All the parameters of the model and necessary OpenCL entities are initialized and set to the member variables of the ProgramOCL object before the initialize() function is called. The member variable mVerbose indicates whether the application was launched with "-verbose" argument. If so, you may print debugging or testing output at your discretion. Otherwise, your implementation must not perform any output to the stdio nor to the stderr. Criticall errors should be reported by throwing UserException.

The framework tests the solution and prints out the measured times. The first value is the time of the initialization and the second value is an average time of an iteration (both in milliseconds). The initialization time is not considered for the speedup evaluation. Your solution will be tested on different data than you are provided, but we will use the same numbers of vertices and edges. The verification process will be performed separately to the time measurements; thus, it will not influence the performance. All tests will be pefromed using the initial simulation parameters (see potential.cpp).

#4 Simple MPI

Write a MPI program, which will perform a trivial sum of multiple integers. The program reads a file name as a string from standard input at rank #0. Given file is opened on all ranks and a single integer (in decimal format) is read from the file. All values and their sum will fit into 32-bit signed integer. The final sum of all values has to be printed to standard output at the rank #0 (also in decimal format).

If the given file is missing on any rank, the program will terminate correctly on all ranks and an error message containing the IDs of the ranks that have failed has to be printed on the rank #0 standard output instead of the result.

In this assignment, you are expected to submit an executable file named du4, which does not depend on any external library (like boost::mpi). Only the libraries which are generally available on all parlab workers can be used.

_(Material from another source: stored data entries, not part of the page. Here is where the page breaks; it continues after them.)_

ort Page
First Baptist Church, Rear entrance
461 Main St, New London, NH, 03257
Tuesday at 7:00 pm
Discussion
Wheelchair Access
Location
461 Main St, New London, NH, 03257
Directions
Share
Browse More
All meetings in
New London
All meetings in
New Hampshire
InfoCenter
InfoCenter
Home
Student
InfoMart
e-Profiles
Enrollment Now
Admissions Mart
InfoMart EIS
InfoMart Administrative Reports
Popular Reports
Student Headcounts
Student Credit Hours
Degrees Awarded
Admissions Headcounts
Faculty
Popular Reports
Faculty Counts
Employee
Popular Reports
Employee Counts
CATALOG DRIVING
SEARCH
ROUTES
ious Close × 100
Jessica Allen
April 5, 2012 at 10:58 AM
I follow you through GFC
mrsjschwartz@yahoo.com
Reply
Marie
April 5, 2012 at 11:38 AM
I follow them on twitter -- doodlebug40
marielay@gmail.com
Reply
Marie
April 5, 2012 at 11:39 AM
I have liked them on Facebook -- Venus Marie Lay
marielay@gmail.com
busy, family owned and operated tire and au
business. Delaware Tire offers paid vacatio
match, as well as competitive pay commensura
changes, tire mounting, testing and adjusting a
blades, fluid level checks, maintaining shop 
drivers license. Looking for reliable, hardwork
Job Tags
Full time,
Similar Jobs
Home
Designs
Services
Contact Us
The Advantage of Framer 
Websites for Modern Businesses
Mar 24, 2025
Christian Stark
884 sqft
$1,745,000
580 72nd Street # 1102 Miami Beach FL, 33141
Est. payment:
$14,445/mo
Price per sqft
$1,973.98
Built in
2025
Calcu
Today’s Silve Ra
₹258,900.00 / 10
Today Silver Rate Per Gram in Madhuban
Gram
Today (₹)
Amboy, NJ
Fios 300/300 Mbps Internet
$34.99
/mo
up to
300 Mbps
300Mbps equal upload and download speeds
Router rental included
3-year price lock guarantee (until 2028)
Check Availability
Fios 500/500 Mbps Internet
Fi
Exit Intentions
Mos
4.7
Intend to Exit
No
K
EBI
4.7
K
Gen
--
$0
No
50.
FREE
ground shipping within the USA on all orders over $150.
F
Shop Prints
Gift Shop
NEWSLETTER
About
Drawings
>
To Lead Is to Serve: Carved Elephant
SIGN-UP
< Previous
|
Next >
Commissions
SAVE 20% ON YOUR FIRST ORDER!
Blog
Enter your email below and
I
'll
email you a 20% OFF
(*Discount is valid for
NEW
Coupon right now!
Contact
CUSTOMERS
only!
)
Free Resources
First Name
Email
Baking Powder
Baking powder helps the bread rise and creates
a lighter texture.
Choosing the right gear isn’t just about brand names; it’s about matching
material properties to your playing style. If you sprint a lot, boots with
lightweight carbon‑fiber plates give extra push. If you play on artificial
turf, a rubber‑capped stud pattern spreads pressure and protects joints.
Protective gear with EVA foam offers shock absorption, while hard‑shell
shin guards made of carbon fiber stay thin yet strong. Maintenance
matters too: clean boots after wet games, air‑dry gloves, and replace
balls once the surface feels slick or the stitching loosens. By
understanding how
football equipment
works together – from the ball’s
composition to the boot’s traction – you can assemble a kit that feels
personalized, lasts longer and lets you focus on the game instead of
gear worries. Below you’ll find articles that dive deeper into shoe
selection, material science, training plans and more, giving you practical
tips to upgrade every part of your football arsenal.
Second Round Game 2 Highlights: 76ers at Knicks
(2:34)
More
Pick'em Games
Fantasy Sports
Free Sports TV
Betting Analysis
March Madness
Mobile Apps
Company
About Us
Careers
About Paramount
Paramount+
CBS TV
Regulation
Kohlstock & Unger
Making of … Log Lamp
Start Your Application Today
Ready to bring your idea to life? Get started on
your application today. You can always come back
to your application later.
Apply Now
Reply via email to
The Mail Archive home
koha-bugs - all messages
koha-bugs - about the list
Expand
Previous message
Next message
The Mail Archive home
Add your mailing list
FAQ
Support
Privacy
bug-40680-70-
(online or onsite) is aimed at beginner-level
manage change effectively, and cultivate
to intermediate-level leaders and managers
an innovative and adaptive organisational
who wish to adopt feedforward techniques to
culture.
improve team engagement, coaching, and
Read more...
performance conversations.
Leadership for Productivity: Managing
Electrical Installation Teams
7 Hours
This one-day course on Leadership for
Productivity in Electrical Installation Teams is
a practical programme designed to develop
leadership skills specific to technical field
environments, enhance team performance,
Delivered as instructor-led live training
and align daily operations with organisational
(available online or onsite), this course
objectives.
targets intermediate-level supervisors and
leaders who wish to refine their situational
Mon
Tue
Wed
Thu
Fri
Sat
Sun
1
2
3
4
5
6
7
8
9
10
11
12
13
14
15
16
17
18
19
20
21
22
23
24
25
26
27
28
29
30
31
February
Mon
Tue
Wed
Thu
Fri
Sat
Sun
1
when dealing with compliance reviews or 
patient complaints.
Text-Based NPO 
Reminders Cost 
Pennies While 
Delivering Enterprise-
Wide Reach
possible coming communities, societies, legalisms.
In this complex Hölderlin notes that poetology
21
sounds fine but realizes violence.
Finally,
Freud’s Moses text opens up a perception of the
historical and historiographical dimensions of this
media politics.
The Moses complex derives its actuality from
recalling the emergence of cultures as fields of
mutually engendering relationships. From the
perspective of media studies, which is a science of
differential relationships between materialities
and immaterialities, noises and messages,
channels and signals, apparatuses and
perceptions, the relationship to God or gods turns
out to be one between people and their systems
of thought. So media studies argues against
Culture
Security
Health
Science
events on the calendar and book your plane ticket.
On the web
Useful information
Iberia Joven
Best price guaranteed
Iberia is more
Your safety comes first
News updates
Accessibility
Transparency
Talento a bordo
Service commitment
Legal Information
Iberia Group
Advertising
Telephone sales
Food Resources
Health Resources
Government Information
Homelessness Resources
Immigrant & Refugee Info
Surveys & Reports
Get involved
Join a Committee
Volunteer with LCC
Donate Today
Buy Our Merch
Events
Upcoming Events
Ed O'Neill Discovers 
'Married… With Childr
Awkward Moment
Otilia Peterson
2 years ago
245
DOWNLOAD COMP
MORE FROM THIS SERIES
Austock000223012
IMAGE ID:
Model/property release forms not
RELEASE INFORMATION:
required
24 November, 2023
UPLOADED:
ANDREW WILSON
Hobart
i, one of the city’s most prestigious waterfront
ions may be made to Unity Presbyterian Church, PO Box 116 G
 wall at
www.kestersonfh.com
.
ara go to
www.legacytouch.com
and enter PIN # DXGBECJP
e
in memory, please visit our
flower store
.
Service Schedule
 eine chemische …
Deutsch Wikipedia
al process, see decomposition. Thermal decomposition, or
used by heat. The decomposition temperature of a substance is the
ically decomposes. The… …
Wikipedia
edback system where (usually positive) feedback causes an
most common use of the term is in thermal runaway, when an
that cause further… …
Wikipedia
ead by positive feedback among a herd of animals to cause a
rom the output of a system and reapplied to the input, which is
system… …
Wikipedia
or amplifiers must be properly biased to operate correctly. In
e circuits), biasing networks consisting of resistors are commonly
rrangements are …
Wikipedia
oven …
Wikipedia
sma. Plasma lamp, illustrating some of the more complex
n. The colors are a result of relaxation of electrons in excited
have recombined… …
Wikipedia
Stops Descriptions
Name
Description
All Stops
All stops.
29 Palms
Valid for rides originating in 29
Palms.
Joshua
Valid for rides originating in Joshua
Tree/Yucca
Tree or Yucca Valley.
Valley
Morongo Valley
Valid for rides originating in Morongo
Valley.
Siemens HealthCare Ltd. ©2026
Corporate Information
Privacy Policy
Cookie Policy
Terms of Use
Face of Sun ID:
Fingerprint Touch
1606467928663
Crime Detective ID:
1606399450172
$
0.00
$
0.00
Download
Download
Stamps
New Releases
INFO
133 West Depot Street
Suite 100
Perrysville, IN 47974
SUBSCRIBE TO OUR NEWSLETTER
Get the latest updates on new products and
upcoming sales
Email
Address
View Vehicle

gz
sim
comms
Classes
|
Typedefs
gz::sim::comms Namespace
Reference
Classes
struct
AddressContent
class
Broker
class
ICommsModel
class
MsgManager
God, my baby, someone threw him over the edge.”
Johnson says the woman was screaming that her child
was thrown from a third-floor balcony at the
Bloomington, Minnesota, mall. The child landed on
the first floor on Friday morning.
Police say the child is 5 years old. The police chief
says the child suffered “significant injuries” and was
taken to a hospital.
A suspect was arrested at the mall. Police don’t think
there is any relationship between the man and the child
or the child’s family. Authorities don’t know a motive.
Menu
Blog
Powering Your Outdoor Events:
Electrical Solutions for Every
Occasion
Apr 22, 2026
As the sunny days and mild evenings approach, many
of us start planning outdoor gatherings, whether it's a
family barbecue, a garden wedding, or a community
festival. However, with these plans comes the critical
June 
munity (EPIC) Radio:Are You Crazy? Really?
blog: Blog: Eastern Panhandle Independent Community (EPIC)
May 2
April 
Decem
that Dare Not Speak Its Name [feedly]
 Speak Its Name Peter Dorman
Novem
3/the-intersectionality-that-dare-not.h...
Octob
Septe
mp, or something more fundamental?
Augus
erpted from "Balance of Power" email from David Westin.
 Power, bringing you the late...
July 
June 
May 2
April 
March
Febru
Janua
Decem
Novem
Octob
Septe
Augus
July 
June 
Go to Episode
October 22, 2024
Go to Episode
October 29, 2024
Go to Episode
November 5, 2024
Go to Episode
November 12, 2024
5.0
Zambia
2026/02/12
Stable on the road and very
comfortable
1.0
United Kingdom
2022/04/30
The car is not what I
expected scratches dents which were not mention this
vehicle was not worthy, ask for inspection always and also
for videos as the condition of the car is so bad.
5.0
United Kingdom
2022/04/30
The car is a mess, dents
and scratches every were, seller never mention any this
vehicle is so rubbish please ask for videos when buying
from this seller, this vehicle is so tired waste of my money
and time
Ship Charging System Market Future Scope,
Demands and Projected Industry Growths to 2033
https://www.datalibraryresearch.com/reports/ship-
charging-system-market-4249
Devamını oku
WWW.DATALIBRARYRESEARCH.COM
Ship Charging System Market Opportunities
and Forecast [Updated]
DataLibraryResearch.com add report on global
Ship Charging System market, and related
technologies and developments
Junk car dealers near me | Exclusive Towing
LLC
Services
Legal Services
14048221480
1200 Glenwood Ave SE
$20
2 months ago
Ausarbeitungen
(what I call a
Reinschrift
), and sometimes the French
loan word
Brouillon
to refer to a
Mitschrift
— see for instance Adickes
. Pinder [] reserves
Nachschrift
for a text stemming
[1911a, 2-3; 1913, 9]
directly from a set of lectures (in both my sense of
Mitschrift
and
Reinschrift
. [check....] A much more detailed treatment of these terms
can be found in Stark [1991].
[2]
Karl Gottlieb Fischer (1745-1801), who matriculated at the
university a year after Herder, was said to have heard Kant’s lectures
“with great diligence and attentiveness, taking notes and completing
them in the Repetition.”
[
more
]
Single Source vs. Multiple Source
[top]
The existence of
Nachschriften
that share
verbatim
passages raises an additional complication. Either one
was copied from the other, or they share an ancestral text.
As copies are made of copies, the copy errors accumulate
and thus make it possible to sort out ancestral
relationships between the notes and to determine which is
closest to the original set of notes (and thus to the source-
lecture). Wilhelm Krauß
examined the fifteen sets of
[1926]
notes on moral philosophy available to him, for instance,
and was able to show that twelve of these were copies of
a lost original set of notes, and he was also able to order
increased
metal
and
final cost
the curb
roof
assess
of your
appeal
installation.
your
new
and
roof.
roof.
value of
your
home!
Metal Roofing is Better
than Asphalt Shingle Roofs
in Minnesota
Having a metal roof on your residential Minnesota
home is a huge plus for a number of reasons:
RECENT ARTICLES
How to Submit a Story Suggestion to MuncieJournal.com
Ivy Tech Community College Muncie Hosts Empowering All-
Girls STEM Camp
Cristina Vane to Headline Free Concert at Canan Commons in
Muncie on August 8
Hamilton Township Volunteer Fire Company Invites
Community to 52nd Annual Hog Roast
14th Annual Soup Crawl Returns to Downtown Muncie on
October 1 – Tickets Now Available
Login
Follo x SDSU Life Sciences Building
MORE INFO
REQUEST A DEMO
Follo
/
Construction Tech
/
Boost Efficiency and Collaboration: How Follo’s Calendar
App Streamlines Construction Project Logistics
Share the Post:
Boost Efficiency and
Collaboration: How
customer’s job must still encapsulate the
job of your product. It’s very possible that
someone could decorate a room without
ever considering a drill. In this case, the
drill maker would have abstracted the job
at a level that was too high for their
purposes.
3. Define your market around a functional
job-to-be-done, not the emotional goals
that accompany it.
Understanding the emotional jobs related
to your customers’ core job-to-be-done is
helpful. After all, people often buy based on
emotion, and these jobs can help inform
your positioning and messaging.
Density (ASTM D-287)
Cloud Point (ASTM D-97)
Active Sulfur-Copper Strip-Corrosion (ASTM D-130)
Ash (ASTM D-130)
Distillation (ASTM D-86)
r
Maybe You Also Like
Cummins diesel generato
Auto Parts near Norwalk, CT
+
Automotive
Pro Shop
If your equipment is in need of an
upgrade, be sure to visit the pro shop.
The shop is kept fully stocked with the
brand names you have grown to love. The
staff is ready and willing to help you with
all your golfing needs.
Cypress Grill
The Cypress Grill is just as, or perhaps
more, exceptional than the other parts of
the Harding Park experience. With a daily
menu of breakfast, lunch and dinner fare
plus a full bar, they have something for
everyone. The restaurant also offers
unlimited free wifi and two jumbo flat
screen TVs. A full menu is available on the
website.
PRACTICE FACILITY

Let us emphasize that the file name has to be read from the standard input at rank #0, not from the program parameters.

For your conveninence, we have prepared a short MPI Carsh Course, which will help you to compile and start your MPI applications.

#5 MPI Matrix Multiplication

Write a MPI program, which will perform a matrix multiplication. Source matrices can be too large to fit into a one node memory. Resulting matrix will fit into a one node memory. No other technology should be used, only vectorization instructions (SSE, AVX) are allowed. Source and result matrices are available only at rank #0. The program accepts three parameters, first two parameters are source matrices, the third one is the resulting matrix.

We have prepared some testing data and programs. They are placed in /mnt/home/_teaching/para/05-matrixmul-mpi. generator generates a matrix. comparator compares two matrices. multiply is a serial version of matrix multiplication.

In this assignment, you are expected to submit an executable file named du5, which does not depend on any external library (like boost::mpi). Only the libraries which are generally available on all parlab workers can be used.

Matrix file format

It is a binary format. First two 4-bytes integer numbers are R(ows) and C(olumns), followed by R*C floating point numbers in the IEEE 754 single precision format (float). The format is row-based, i.e. all elements from one row are in a sequence, followed by the next row.